Google's Gemma 4 Just Got 3x Faster - MTP Drafters Land for the Open Models

calendar_today Date: MAY 06, 2026

schedule Duration: 0:52

visibility Views: 137

database

Summary Report

Google has released MTP drafters for Gemma 4 that deliver up to 3x faster inference with no quality loss. They're on Hugging Face today under Apache 2.0.

01. Google released Multi-Token Prediction (MTP) drafters for the Gemma 4 family on May 5, 2026.
02. The drafters use speculative decoding to deliver up to a 3x inference speedup with no quality degradation.
03. A small drafter predicts multiple tokens at once, which the main Gemma 4 model verifies in parallel.
04. MTP applies to both the 26B MoE and 31B Dense Gemma 4 models, including on consumer GPUs and edge devices.
05. Drafters are available on Hugging Face and Kaggle under Apache 2.0, with support across transformers, MLX, vLLM, SGLang and Ollama.

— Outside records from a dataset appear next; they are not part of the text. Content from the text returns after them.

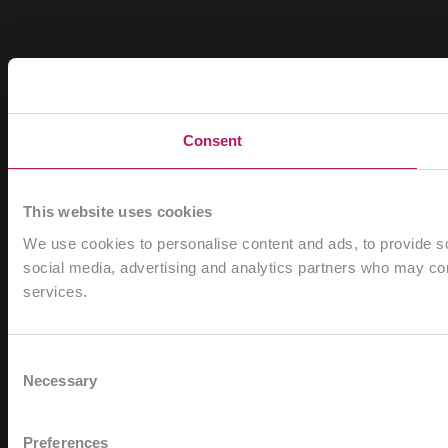
Consent
This website uses cookies
We use cookies to personalise content and ads, to provide soc
social media, advertising and analytics partners who may comb
services.
Consent
Necessary
Selection
Preferences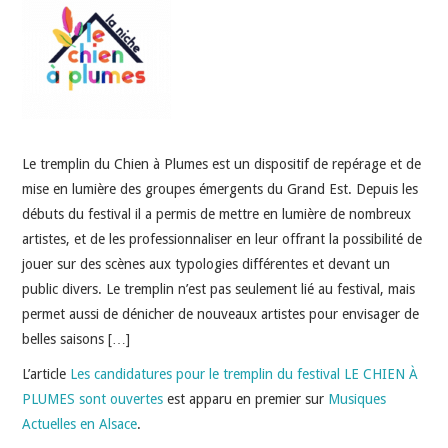
INDÉPENDANTS
DOKO
Le tremplin du Chien à Plumes est un dispositif de repérage et de
mise en lumière des groupes émergents du Grand Est. Depuis les
débuts du festival il a permis de mettre en lumière de nombreux
artistes, et de les professionnaliser en leur offrant la possibilité de
jouer sur des scènes aux typologies différentes et devant un
public divers. Le tremplin n’est pas seulement lié au festival, mais
permet aussi de dénicher de nouveaux artistes pour envisager de
belles saisons […]
L’article
Les candidatures pour le tremplin du festival LE CHIEN À
PLUMES sont ouvertes
est apparu en premier sur
Musiques
Actuelles en Alsace
.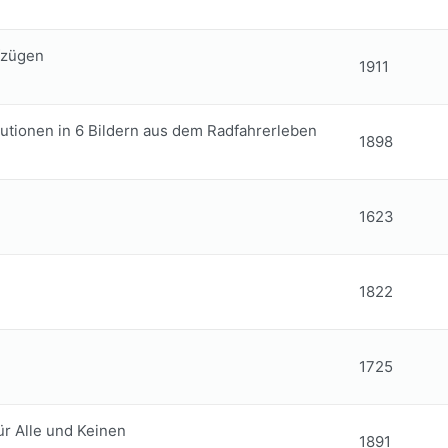
fzügen
1911
lutionen in 6 Bildern aus dem Radfahrerleben
1898
1623
1822
1725
ür Alle und Keinen
1891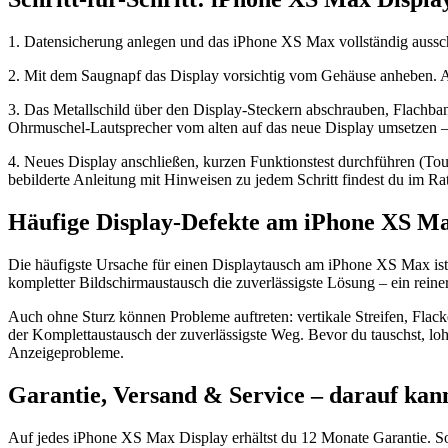
1. Datensicherung anlegen und das iPhone XS Max vollständig aussch
2. Mit dem Saugnapf das Display vorsichtig vom Gehäuse anheben. Ac
3. Das Metallschild über den Display-Steckern abschrauben, Flachba
Ohrmuschel-Lautsprecher vom alten auf das neue Display umsetzen – da
4. Neues Display anschließen, kurzen Funktionstest durchführen (To
bebilderte Anleitung mit Hinweisen zu jedem Schritt findest du im R
Häufige Display-Defekte am iPhone XS Ma
Die häufigste Ursache für einen Displaytausch am iPhone XS Max ist d
kompletter Bildschirmaustausch die zuverlässigste Lösung – ein rein
Auch ohne Sturz können Probleme auftreten: vertikale Streifen, Flack
der Komplettaustausch der zuverlässigste Weg. Bevor du tauschst, lo
Anzeigeprobleme.
Garantie, Versand & Service – darauf kann
Auf jedes iPhone XS Max Display erhältst du 12 Monate Garantie. Sollt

Google has released MTP (multi-token prediction) drafters that accelerate Gemma 4 inference by up to three times without modifying the core models. The system uses speculative decoding, where smaller drafter models predict upcoming tokens whilst the main Gemma 4 model verifies these predictions in parallel. The approach maintains Gemma 4's reasoning capabilities whilst reducing latency through parallelisation rather than sequential processing. When the drafter's predictions align with what Gemma 4 would generate, the entire sequence is accepted in a single pass, significantly speeding up inference. The performance gains are particularly notable for the 26B MoE and 31B Dense Gemma 4 variants running on consumer hardware. For edge deployment, the faster inference translates to improved battery life on mobile devices, addressing a key constraint for local AI applications. The MTP drafters are available under the same Apache 2.0 licence as the core Gemma models, with immediate support across major inference frameworks including Hugging Face Transformers, MLX, vLLM, SGLang, and Ollama. This marks another step in making speculative decoding standard practice for optimising large language model inference without retraining.